BEGIN Data for this task

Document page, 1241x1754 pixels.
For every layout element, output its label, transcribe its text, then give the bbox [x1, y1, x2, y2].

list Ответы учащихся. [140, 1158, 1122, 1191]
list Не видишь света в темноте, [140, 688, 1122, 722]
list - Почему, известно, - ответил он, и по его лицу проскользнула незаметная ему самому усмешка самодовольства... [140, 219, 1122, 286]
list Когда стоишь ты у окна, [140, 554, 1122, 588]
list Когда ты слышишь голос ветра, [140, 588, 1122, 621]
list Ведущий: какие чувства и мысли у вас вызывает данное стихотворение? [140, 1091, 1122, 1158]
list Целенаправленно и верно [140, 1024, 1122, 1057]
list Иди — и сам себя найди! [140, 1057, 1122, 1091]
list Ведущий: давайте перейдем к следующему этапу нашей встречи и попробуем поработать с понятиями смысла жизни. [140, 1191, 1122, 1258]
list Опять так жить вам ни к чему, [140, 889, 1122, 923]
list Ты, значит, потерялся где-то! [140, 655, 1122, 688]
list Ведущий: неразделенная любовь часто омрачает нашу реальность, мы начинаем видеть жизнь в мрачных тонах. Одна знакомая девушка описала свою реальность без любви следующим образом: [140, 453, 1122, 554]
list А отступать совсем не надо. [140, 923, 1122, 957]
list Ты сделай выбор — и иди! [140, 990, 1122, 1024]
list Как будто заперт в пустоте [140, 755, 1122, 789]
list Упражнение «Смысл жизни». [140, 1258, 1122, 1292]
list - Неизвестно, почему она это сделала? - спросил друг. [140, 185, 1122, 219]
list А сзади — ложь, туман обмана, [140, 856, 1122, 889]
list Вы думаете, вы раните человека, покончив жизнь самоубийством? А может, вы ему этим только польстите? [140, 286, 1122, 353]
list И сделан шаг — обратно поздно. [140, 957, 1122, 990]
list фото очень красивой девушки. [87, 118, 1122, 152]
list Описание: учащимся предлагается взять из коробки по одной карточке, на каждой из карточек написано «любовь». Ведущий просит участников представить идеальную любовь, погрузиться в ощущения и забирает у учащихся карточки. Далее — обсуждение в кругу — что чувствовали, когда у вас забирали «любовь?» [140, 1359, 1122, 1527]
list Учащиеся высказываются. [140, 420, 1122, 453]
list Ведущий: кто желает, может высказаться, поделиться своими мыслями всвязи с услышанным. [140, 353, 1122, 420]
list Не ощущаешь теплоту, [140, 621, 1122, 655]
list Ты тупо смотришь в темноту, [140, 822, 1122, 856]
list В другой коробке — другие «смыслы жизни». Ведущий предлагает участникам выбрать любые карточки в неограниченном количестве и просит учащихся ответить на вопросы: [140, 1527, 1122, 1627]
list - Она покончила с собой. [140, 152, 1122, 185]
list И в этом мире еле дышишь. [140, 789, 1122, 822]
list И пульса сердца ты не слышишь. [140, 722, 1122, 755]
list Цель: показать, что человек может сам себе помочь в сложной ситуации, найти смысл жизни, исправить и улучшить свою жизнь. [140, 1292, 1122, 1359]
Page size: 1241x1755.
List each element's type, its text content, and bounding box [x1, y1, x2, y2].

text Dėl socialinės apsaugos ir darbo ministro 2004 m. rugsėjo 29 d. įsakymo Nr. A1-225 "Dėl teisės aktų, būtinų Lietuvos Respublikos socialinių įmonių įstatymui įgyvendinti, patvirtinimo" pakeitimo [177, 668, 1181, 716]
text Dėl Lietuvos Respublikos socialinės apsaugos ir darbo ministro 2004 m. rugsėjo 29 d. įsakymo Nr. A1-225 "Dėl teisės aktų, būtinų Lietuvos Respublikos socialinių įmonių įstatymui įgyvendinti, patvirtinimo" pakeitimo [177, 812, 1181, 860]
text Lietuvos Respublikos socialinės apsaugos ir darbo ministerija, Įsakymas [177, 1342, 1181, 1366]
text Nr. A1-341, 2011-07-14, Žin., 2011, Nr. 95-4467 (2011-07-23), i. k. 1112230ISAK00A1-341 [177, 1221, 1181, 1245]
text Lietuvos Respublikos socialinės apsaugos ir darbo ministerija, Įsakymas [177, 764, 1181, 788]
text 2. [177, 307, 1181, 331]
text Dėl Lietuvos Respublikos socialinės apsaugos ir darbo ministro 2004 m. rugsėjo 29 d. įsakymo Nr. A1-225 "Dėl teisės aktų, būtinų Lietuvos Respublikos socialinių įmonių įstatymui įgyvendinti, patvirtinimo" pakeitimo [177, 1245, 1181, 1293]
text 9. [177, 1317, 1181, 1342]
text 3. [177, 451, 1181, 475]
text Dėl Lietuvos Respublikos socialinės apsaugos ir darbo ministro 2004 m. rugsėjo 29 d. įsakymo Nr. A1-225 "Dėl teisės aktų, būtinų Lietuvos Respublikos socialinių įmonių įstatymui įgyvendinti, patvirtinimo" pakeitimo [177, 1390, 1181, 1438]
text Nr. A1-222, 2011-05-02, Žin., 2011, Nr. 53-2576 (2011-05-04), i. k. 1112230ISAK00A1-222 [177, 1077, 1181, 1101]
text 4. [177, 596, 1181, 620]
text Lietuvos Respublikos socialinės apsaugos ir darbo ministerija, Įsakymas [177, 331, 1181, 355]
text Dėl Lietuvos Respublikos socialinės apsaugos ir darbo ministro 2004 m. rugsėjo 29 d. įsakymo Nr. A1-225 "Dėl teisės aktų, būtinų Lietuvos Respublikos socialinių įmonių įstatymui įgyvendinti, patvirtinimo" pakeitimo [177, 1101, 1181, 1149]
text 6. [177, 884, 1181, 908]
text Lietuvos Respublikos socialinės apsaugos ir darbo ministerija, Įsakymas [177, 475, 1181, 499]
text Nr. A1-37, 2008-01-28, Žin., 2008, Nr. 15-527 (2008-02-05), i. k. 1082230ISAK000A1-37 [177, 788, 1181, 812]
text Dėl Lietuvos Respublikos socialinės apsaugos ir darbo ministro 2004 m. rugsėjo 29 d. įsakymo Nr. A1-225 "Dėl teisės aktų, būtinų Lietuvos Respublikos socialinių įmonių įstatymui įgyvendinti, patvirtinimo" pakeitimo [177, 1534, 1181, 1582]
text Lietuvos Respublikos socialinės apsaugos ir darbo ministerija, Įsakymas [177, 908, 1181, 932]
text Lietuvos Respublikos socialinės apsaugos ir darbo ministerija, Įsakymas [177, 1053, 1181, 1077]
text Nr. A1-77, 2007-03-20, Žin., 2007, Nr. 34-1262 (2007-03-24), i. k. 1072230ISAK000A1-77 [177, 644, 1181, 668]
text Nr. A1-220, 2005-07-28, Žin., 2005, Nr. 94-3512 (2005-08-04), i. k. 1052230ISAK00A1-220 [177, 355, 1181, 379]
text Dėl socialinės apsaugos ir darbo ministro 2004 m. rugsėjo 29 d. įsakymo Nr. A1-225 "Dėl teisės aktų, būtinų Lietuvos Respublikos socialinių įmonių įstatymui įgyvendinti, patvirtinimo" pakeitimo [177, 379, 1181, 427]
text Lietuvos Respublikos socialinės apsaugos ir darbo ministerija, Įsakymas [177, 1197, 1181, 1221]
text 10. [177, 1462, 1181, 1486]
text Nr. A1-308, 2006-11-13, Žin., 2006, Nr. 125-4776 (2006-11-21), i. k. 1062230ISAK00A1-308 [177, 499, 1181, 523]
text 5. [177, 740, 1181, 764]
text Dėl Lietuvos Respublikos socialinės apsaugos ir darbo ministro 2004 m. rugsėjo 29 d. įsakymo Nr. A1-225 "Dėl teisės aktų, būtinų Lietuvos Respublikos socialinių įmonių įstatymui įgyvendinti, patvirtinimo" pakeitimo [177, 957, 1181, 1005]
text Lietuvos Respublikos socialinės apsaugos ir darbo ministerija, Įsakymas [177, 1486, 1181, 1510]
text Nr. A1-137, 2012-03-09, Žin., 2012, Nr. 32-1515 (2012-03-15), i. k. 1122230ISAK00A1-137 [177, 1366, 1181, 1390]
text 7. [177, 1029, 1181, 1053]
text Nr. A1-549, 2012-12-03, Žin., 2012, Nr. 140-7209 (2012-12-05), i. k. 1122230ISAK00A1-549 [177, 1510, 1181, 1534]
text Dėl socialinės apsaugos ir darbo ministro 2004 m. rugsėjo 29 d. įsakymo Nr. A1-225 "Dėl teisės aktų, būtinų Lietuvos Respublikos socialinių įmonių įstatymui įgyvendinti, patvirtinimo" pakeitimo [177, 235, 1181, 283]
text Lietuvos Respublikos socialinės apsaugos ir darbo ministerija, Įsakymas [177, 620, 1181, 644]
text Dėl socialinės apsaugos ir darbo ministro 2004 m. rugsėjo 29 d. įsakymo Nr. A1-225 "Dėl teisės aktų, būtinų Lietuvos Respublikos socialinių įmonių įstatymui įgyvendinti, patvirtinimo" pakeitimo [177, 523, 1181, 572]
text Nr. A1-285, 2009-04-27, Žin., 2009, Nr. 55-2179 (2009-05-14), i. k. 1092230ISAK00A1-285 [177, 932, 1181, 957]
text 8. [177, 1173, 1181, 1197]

END Data for this task

> [Goal]: Starting at the top of the listing and ending with the line that contains "For every layout", inclusive, substitute "page element" for "layout element". Write out only those lines, with everything else left unchanged.

> [The result]:
Document page, 1241x1754 pixels.
For every page element, output its label, transcribe its text, then give the bbox [x1, y1, x2, y2].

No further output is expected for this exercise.